• _What you need to do_:
When you reach the records, transcribe each one exactly.

• _Given data_:
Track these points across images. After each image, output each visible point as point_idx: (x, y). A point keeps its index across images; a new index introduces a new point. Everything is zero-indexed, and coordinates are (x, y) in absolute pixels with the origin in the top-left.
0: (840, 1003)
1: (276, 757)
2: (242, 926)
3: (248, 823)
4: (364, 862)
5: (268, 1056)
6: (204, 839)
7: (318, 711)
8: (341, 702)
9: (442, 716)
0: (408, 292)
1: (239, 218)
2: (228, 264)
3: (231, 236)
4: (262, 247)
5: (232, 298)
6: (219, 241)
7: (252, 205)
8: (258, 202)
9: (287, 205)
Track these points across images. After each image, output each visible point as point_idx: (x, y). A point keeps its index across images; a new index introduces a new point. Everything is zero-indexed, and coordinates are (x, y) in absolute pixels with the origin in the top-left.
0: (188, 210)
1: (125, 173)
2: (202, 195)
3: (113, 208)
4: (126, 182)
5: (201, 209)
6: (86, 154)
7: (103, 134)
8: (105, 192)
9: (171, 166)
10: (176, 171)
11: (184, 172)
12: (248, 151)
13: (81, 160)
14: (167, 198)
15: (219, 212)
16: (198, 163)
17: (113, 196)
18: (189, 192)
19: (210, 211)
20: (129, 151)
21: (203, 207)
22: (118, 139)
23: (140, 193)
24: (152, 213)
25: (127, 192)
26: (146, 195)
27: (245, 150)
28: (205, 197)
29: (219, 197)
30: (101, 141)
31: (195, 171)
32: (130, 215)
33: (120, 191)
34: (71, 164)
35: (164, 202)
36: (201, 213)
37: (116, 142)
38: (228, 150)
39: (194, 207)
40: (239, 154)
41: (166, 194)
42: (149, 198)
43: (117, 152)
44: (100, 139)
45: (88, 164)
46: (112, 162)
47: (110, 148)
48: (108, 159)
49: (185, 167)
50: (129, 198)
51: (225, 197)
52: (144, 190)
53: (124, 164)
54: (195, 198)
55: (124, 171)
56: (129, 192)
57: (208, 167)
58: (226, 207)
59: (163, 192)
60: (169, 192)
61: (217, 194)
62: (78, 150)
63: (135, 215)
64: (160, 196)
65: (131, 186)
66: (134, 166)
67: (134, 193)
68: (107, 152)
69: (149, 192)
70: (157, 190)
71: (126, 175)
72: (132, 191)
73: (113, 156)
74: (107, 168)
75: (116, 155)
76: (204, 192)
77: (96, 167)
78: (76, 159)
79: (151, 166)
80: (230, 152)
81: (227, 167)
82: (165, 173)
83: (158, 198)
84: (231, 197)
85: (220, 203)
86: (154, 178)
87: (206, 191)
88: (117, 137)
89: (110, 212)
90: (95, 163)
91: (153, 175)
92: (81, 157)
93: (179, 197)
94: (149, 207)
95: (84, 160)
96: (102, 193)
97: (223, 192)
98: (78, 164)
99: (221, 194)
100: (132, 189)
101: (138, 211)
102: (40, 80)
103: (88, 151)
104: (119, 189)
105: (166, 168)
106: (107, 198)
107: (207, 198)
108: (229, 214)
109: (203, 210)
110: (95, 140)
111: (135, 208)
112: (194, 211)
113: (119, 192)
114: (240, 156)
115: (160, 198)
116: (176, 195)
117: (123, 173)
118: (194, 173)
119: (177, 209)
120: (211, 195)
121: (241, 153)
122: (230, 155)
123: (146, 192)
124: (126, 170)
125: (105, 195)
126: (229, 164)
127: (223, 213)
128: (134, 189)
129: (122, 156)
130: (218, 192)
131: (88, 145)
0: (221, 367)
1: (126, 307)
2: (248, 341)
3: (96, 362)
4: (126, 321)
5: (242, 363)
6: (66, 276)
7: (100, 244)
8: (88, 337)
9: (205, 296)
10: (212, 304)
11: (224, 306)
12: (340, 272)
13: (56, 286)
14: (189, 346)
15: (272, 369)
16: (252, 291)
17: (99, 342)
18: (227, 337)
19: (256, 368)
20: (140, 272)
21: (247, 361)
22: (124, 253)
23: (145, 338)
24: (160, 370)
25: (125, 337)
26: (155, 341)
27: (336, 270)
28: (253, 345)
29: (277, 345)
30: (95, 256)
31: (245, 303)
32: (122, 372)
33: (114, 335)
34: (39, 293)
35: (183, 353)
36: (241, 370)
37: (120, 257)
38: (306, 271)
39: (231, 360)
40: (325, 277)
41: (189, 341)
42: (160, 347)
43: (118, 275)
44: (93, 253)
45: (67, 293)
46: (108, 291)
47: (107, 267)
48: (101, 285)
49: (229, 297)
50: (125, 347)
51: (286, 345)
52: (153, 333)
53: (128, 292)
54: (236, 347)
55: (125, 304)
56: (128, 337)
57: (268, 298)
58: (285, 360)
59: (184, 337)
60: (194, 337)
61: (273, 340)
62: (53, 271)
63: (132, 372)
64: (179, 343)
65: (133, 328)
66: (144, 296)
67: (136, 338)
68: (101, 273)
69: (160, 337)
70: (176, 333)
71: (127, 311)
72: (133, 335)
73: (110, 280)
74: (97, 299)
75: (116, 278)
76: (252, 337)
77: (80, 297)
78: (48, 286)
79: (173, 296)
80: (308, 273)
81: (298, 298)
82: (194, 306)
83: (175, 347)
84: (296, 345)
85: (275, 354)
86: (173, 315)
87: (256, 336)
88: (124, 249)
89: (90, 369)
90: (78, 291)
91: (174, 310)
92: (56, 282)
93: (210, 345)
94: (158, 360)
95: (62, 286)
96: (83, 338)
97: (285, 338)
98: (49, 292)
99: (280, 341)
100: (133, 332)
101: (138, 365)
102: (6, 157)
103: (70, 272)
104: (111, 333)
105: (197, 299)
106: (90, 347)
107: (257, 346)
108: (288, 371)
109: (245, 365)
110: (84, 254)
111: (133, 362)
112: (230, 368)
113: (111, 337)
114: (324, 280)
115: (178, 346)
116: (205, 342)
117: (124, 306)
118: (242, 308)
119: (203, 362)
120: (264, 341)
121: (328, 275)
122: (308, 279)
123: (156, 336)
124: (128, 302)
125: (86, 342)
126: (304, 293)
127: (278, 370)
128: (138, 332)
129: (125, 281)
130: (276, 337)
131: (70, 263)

• _Answer below_:
Track these points across images. After each image, output each visible point as point_idx: (x, y). A point keeps its index across images; a new index introduces a new point. Everything is zero-indexed, and coordinates are (x, y) in absolute pixels with the origin in the top-left.
0: (840, 1003)
1: (276, 757)
2: (242, 926)
3: (248, 823)
4: (364, 862)
5: (268, 1056)
6: (204, 839)
7: (318, 711)
8: (341, 702)
9: (442, 716)
0: (408, 292)
1: (239, 218)
2: (228, 264)
3: (231, 236)
4: (262, 247)
5: (232, 298)
6: (219, 241)
7: (252, 205)
8: (258, 202)
9: (287, 205)
Track these points across images. After each image, output each visible point as point_idx: (x, y). A point keeps its index across images; a new index introduces a new point. Everything is zero-indexed, and coordinates are (x, y) in absolute pixels with the origin in the top-left.
0: (188, 210)
1: (125, 173)
2: (202, 195)
3: (113, 208)
4: (126, 182)
5: (201, 209)
6: (86, 154)
7: (103, 134)
8: (105, 192)
9: (171, 166)
10: (176, 171)
11: (184, 172)
12: (248, 151)
13: (81, 160)
14: (167, 198)
15: (219, 212)
16: (198, 163)
17: (113, 196)
18: (189, 192)
19: (210, 211)
20: (129, 151)
21: (203, 207)
22: (118, 139)
23: (140, 193)
24: (152, 213)
25: (127, 192)
26: (146, 195)
27: (245, 150)
28: (205, 197)
29: (219, 197)
30: (101, 141)
31: (195, 171)
32: (130, 215)
33: (120, 191)
34: (71, 164)
35: (164, 202)
36: (201, 213)
37: (116, 142)
38: (228, 150)
39: (194, 207)
40: (239, 154)
41: (166, 194)
42: (149, 198)
43: (117, 152)
44: (100, 139)
45: (88, 164)
46: (112, 162)
47: (110, 148)
48: (108, 159)
49: (185, 167)
50: (129, 198)
51: (225, 197)
52: (144, 190)
53: (124, 164)
54: (195, 198)
55: (124, 171)
56: (129, 192)
57: (208, 167)
58: (226, 207)
59: (163, 192)
60: (169, 192)
61: (217, 194)
62: (78, 150)
63: (135, 215)
64: (160, 196)
65: (131, 186)
66: (134, 166)
67: (134, 193)
68: (107, 152)
69: (149, 192)
70: (157, 190)
71: (126, 175)
72: (132, 191)
73: (113, 156)
74: (107, 168)
75: (116, 155)
76: (204, 192)
77: (96, 167)
78: (76, 159)
79: (151, 166)
80: (230, 152)
81: (227, 167)
82: (165, 173)
83: (158, 198)
84: (231, 197)
85: (220, 203)
86: (154, 178)
87: (206, 191)
88: (117, 137)
89: (110, 212)
90: (95, 163)
91: (153, 175)
92: (81, 157)
93: (179, 197)
94: (149, 207)
95: (84, 160)
96: (102, 193)
97: (223, 192)
98: (78, 164)
99: (221, 194)
100: (132, 189)
101: (138, 211)
102: (40, 80)
103: (88, 151)
104: (119, 189)
105: (166, 168)
106: (107, 198)
107: (207, 198)
108: (229, 214)
109: (203, 210)
110: (95, 140)
111: (135, 208)
112: (194, 211)
113: (119, 192)
114: (240, 156)
115: (160, 198)
116: (176, 195)
117: (123, 173)
118: (194, 173)
119: (177, 209)
120: (211, 195)
121: (241, 153)
122: (230, 155)
123: (146, 192)
124: (126, 170)
125: (105, 195)
126: (229, 164)
127: (223, 213)
128: (134, 189)
129: (122, 156)
130: (218, 192)
131: (88, 145)
0: (221, 367)
1: (126, 307)
2: (248, 341)
3: (96, 362)
4: (126, 321)
5: (242, 363)
6: (66, 276)
7: (100, 244)
8: (88, 337)
9: (205, 296)
10: (212, 304)
11: (224, 306)
12: (340, 272)
13: (56, 286)
14: (189, 346)
15: (272, 369)
16: (252, 291)
17: (99, 342)
18: (227, 337)
19: (256, 368)
20: (140, 272)
21: (247, 361)
22: (124, 253)
23: (145, 338)
24: (160, 370)
25: (125, 337)
26: (155, 341)
27: (336, 270)
28: (253, 345)
29: (277, 345)
30: (95, 256)
31: (245, 303)
32: (122, 372)
33: (114, 335)
34: (39, 293)
35: (183, 353)
36: (241, 370)
37: (120, 257)
38: (306, 271)
39: (231, 360)
40: (325, 277)
41: (189, 341)
42: (160, 347)
43: (118, 275)
44: (93, 253)
45: (67, 293)
46: (108, 291)
47: (107, 267)
48: (101, 285)
49: (229, 297)
50: (125, 347)
51: (286, 345)
52: (153, 333)
53: (128, 292)
54: (236, 347)
55: (125, 304)
56: (128, 337)
57: (268, 298)
58: (285, 360)
59: (184, 337)
60: (194, 337)
61: (273, 340)
62: (53, 271)
63: (132, 372)
64: (179, 343)
65: (133, 328)
66: (144, 296)
67: (136, 338)
68: (101, 273)
69: (160, 337)
70: (176, 333)
71: (127, 311)
72: (133, 335)
73: (110, 280)
74: (97, 299)
75: (116, 278)
76: (252, 337)
77: (80, 297)
78: (48, 286)
79: (173, 296)
80: (308, 273)
81: (298, 298)
82: (194, 306)
83: (175, 347)
84: (296, 345)
85: (275, 354)
86: (173, 315)
87: (256, 336)
88: (124, 249)
89: (90, 369)
90: (78, 291)
91: (174, 310)
92: (56, 282)
93: (210, 345)
94: (158, 360)
95: (62, 286)
96: (83, 338)
97: (285, 338)
98: (49, 292)
99: (280, 341)
100: (133, 332)
101: (138, 365)
102: (6, 157)
103: (70, 272)
104: (111, 333)
105: (197, 299)
106: (90, 347)
107: (257, 346)
108: (288, 371)
109: (245, 365)
110: (84, 254)
111: (133, 362)
112: (230, 368)
113: (111, 337)
114: (324, 280)
115: (178, 346)
116: (205, 342)
117: (124, 306)
118: (242, 308)
119: (203, 362)
120: (264, 341)
121: (328, 275)
122: (308, 279)
123: (156, 336)
124: (128, 302)
125: (86, 342)
126: (304, 293)
127: (278, 370)
128: (138, 332)
129: (125, 281)
130: (276, 337)
131: (70, 263)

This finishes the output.